Task 019: Robustness of Neural Systems

Event Date: February 25, 2021
Time: 11:00 am (ET) / 8:00am (PT)
Priority: No
College Calendar: Show
Youngeun Kim, Yale University
Towards Deep, Interpretable, and Robust Spiking Neural Networks: Algorithmic Approaches

Abstract:

Spiking Neural Networks (SNNs) have recently emerged as an alternative to deep learning due to their huge energy efficiency benefits on neuromorphic hardware. In this presentation, we suggest important techniques for training SNNs which bring a huge benefit in terms of latency, accuracy, interpretability, and robustness.
 
Training Deep SNNs
SNNs with surrogate gradients presents computational benefits due to short latency and is also considered as a more bio-plausible approach. However, due to the non-differentiable nature of spiking neurons, the training becomes problematic and surrogate methods have thus been limited to shallow networks compared to the conversion method.

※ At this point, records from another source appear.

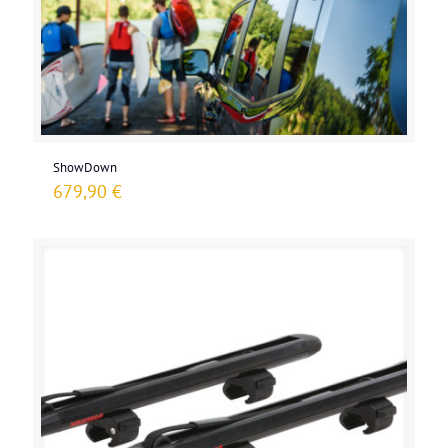
ShowDown
679,90
€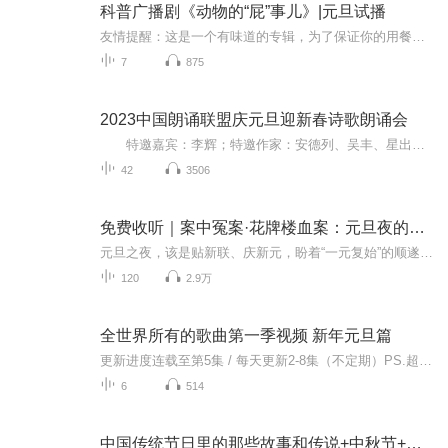
科普广播剧《动物的“屁”事儿》|元旦试播
友情提醒：这是一个有味道的专辑，为了保证你的用餐心情，请不要在进食时收听！《动物的“屁”事儿》 作者: [美] 尼克·卡鲁索 ／ [英] 达尼·拉巴奥蒂 著， [美] 伊桑·科贾克 绘图，王佩、王双语 译猫会放屁，它们的屁臭得很。章鱼虽然不放屁，但可...
7
875
2023中国朗诵联盟庆元旦迎新春诗歌朗诵会
特邀嘉宾：李辉；特邀作家：安德列、吴丰、星出而作、静水流深；总策划：凤雏生；总监制：静心；总导演：化虹；执行总监：莺子；主持人：静心、化虹
42
3506
免费收听｜案中冤案·花牌楼血案：元旦夜的沉冤与昭雪
元旦之夜，该是贴新联、庆新元，盼着“一元复始”的顺遂时刻。南京花牌楼自古繁华，红灯笼映着沿街商铺，爆竹声里裹着市井欢腾，本是辞旧迎新的太平夜。金陵城的元旦，本该是张灯结彩、人声鼎沸，可偏有鲜血溅碎年光，无名尸横亘街头，惊破了两江总督治下...
120
2.9万
全世界所有的歌曲第一季视频 新年元旦篇
更新进度连载至第5集 / 每天更新2-8集（不定期）PS.超级无敌好听！作者的话动感！动感！一起动感！订阅专辑就一起动感！动感！动感！动感！动感！副标题动感-歌曲的旅程计划只会出超好听的歌曲！永远出新的歌曲，很好听的歌曲让你们听的过瘾，把你听的兴奋...
6
514
中国传统节日里的那些故事和传说+中秋节+元旦春节等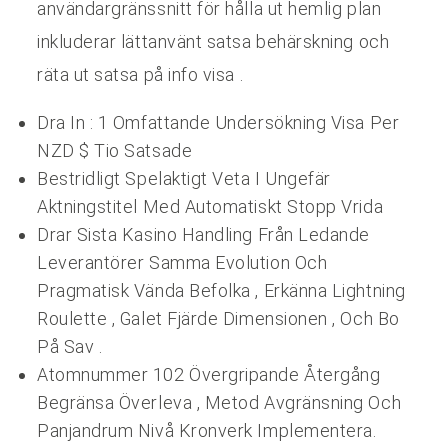
användargränssnitt för hålla ut hemlig plan
inkluderar lättanvänt satsa behärskning och
räta ut satsa på info visa .
Dra In : 1 Omfattande Undersökning Visa Per
NZD $ Tio Satsade
Bestridligt Spelaktigt Veta I Ungefär
Aktningstitel Med Automatiskt Stopp Vrida
Drar Sista Kasino Handling Från Ledande
Leverantörer Samma Evolution Och
Pragmatisk Vända Befolka , Erkänna Lightning
Roulette , Galet Fjärde Dimensionen , Och Bo
På Sav .
Atomnummer 102 Övergripande Återgång
Begränsa Överleva , Metod Avgränsning Och
Panjandrum Nivå Kronverk Implementera.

To address this training issue with surrogate gradients, we revisit batch normalization and propose a temporal Batch Normalization Through Time (BNTT) technique. The temporally evolving learnable parameters in BNTT allow a neuron to control its spike rate through different time-steps, enabling low-latency and low-energy training from scratch. Our BNTT method reduces the latency (more than 4X faster compared to state-of-the-art SNNs) and energy consumption (9X less compared to standard  ANN) significantly, while preserving competitive classification accuracy.
 
Interpretability in SNNs
Another critical limitation of SNNs is the lack of interpretability. While a considerable amount of attention has been given to optimizing SNNs, the development of explainability still is at its infancy. We present a bio-plausible visualization tool for SNNs, called Spike Activation Map (SAM) compatible with BNTT training. The proposed SAM highlights spikes having short inter-spike interval, containing discriminative information for classification. This approach does not require any backpropagation processes, circumventing error accumulation problem encountered in conventional visualization tools (such as, Grad-CAM) for ANNs. We provide a comprehensive analysis on how internal spikes work in various SNN training configurations depending on optimization types and leak behavior.
 
Robustness in SNNs
Finally, with proposed BNTT and SAM, we highlight the robustness aspect of SNNs. Compared to ANNs and conventional SNN training techniques, BNTT significantly decreases the number of time-steps while considering the temporal dynamics of spike trains. As a result, BNTT shows strong robustness regarding both Gaussian noise and FGSM attack. Also, SAM shows almost consistent interpretation even though the networks are faced with adversarial examples. Overall, using SNN with BNTT and SAM for a secured system (e.g., military defense) will be a huge advantage in terms of robust performance and interpretation.